I hope you have enjoyed this look at the Calico Mine Train - in postcards!

Wednesday, December 14, 2011

Santa's Village, Lake Arrowhead - October 1961

Ho ho ho, back to Santa's Village we go. I just made that up, and it's fabulous!

Lake Arrowhead, California - we have a confirmed Santa sighting. Here he is, resplendent in his fur-lined red velvet outfit. I need to wear more velvet, dammit. The adorable little girl is wearing glasses with those inserts that were supposed to straighten out slightly crossed eyes ("Amblyopia", like Linus used to have?).

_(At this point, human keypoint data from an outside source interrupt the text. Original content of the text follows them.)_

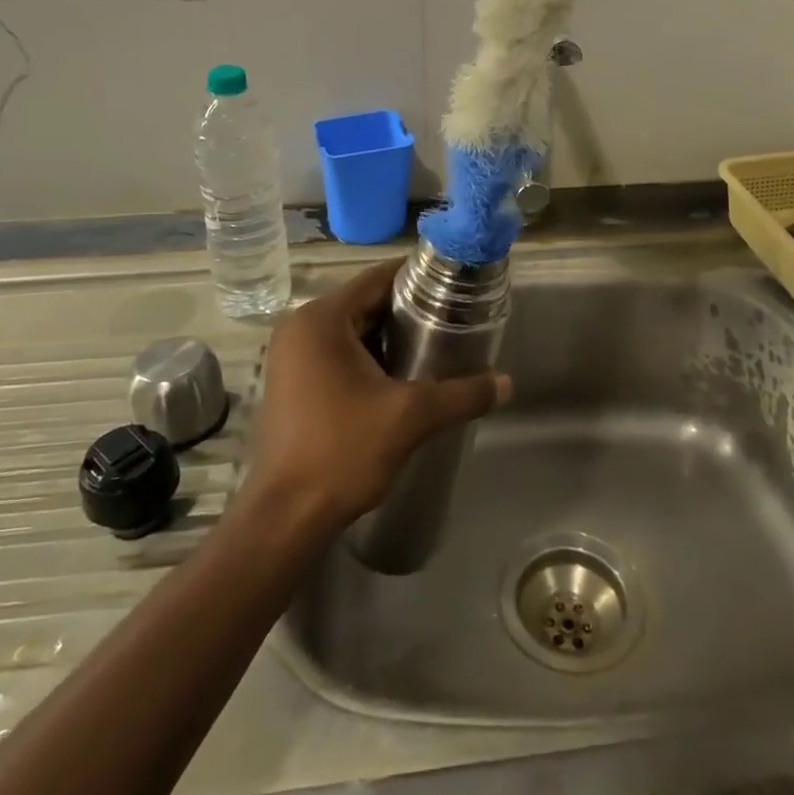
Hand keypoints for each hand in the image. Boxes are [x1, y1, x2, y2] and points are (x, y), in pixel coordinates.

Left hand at [244, 259, 510, 534]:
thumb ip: (462, 394)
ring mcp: (291, 356)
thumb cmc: (343, 451)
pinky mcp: (292, 382)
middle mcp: (300, 327)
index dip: (418, 277)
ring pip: (352, 330)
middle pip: (365, 302)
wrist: (286, 517)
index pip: (377, 278)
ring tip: (435, 347)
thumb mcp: (410, 417)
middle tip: (453, 320)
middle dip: (408, 311)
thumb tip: (507, 383)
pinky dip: (368, 357)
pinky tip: (400, 377)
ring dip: (389, 337)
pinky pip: (337, 353)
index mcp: (321, 319)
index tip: (455, 284)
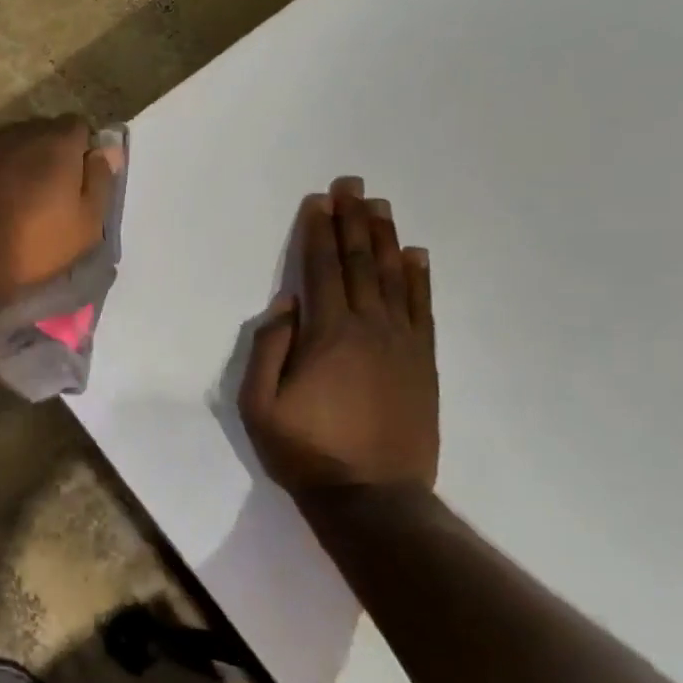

Santa doesn't care though, he loves her just the way she is.

That building does not appear to meet local building codes, but at least it has a slide for quick escapes when the thing starts to collapse.

There's that "Dumbo"-style Christmas tree ride again. The ride vehicles were made of razor-thin, hand-blown glass, just like real ornaments. The tree itself looks like it escaped from Rankin-Bass' "Rudolph The Red-Nosed Reindeer".

Beyond the Christmas tree ride, we look towards a cabin with gears on it; Santa's workshop? If so, it is probably full of sweaty elves. Elf sweat is magical and smells like candy canes. They sing in those high, squeaky voices, sort of like Alvin and the Chipmunks, only with a Spanish accent for some reason.

Tuesday, December 13, 2011

New York World's Fair

Several buildings at the New York World's Fair provided wonderful elevated views of the excitement that was all around - the Better Living Center, the Eastman Kodak "Moon Roof", and most of all, the observation towers of the New York State pavilion!

Here's a great look at the enormous "Futurama" building (brought to you by General Motors). Some folks have remarked on how the building resembles some sort of futuristic vehicle with the world's biggest tailfin, but I have always assumed that that is merely a coincidence. Notice the long line wrapping around the structure, with some added blue and white shaded areas. For those of you who care, that's Grand Central Parkway cutting through the scene.

Here's a rare interior shot from the "Tower of Light" pavilion (see it at night here). The show involved Reddy Kilowatt and Ben Franklin singing about the wonders of electricity. This particular photo was from a segment that lamented the high cost of living, with these "kilowatt birds" extolling the low cost of electricity.

Looking another direction, we see a group of international pavilions in the foreground.